Delaware State returns all five starters from last year's team that won the MEAC and the first postseason win in school history. Pack Pride takes a closer look at tonight's opponent -- tip-off is at 8:00 p.m.

    Projected Starters: 
    F- 34 Aaron Fleetwood  9.5 ppg. 7.0 rpg.
    F- 45 Roy Bright  13.5 ppg. 5.5 rpg.
    C- 42 Troy Roundtree 9.0 ppg. 3.0 rpg.
    G- 00 Darrin Shine 6.0 ppg. 5.0 apg.
    G- 05 Jahsha Bluntt 13.0 ppg. 3.5 rpg.

  • MEAC KINGS: Mid-Eastern Athletic Conference (MEAC) head men's basketball coaches and sports information directors believe Delaware State will win a third straight regular season title. The Hornets were the unanimous choice to win the 2006-07 MEAC regular season race, capturing each of 14 first place votes.

    Delaware State returns each starter from last year's squad, which set a team record for overall wins and captured a second straight MEAC regular season title.

  • DID YOU KNOW? The Hornets won the first postseason game in school history by beating Northern Arizona in the opening round of the National Invitation Tournament last season.

  • BRIGHT BACK TO THE TRIANGLE: Delaware State leading scorer Roy Bright might be familiar to triangle hoops fans as the talented wing played his prep ball at Northern (NC) Durham High School.

    A consensus top 50 recruit out of high school, Bright played a season at Cincinnati and one at Garden City Community College in Kansas before transferring to Delaware State this past summer. He is currently averaging 13.5 points and 5.5 boards.

  • GO-TO GUY: Delaware State guard Jahsha Bluntt (sr. Los Angeles, CA/Fairfax HS) is the preseason pick to win the MEAC Player-of-the-Year award for the second straight year. Bluntt heads the 2006-07 All-MEAC Preseason First Team.

    Bluntt, a 2005-06 Associated Press All-America Honorable Mention selection, led the Hornets in scoring and rebounding last season. He ranked in the Top 10 in the MEAC in six categories, including points-per-game (14.6), three-pointers (2.6 pg), three-point percentage (.391) and free throw percentage (.756).

  • QUALITY LEADER: Delaware State Basketball Coach Greg Jackson was honored by the William E. Proudford Sickle Cell Fund, Inc. at their inaugural fundraiser in recognition of his dedication to improving the lives of those with sickle cell disease.

    The Proudford Sickle Cell Fund presented Coach Jackson with its 2006 "Unsung Hero Award" in recognition of his dedication to improving the lives of those with the sickle cell disease through his own testimony. Coach Jackson has widely shared publicly the story of his son Greg Jackson Jr.'s fight against sickle cell, their religious faith that helped them through it, as well as his role as a father being there for his son.

    "He best exemplifies what my father was about, and that was his family," said William E. Proudford II. "Coach Jackson's willingness to put his son first through his whole ordeal was very admirable and definitely demonstrated what my father stood for."

    Coach Jackson's son battled against the disease for several years, but due to a successful bone marrow transplant, today there is no trace of the sickle cell found in his body. Coach Jackson uses his success story to share words of encouragement to the millions of people that are still fighting for their lives with the disease, as well as give hope to their families.
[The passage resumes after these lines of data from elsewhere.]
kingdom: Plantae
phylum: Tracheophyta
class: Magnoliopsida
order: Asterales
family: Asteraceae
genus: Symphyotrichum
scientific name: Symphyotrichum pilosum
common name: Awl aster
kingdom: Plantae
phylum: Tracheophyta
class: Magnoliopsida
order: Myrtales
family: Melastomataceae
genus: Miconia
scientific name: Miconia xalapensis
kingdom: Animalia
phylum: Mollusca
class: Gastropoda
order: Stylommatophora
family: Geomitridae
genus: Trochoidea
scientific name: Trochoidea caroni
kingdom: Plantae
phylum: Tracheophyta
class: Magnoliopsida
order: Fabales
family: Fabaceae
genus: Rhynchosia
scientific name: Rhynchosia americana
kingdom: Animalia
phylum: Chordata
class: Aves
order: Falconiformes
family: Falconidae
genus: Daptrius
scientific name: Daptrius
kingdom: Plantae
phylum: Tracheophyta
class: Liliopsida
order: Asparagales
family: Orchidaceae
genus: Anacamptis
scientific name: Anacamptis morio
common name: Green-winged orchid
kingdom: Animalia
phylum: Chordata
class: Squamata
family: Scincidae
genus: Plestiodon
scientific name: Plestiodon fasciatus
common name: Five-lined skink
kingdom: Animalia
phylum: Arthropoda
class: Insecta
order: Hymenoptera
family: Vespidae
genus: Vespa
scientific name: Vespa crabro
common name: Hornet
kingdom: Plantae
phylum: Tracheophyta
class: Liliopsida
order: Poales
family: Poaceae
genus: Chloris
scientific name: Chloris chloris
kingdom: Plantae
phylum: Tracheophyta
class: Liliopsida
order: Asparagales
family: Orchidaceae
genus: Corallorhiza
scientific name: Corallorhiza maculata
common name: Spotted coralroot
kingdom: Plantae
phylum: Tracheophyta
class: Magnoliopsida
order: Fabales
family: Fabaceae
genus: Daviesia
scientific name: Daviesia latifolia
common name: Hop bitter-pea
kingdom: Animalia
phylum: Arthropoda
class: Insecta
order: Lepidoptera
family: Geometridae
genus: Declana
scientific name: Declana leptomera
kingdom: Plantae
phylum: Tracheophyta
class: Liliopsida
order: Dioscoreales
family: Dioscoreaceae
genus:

    Coach Jackson's close attention to Greg Jr. as he battled the disease is especially remarkable in that at the same time he has worked for the last six years as a successful head coach of the DSU Hornets Men's Basketball Team. As a result of his winning teams, Coach Jackson currently has the best DSU career winning percentage of any Hornet Men's coach in the history of the institution.

    The elder William E. Proudford – the fund's namesake – is a 1974 graduate of Delaware State College. Later in life, he was afflicted with the sickle cell disease, which was a factor in his death in 2004. His family has established the fund with the goal of making it a $100,000 endowment designed to become an ongoing source of funds earmarked to support sickle cell awareness, education, and research.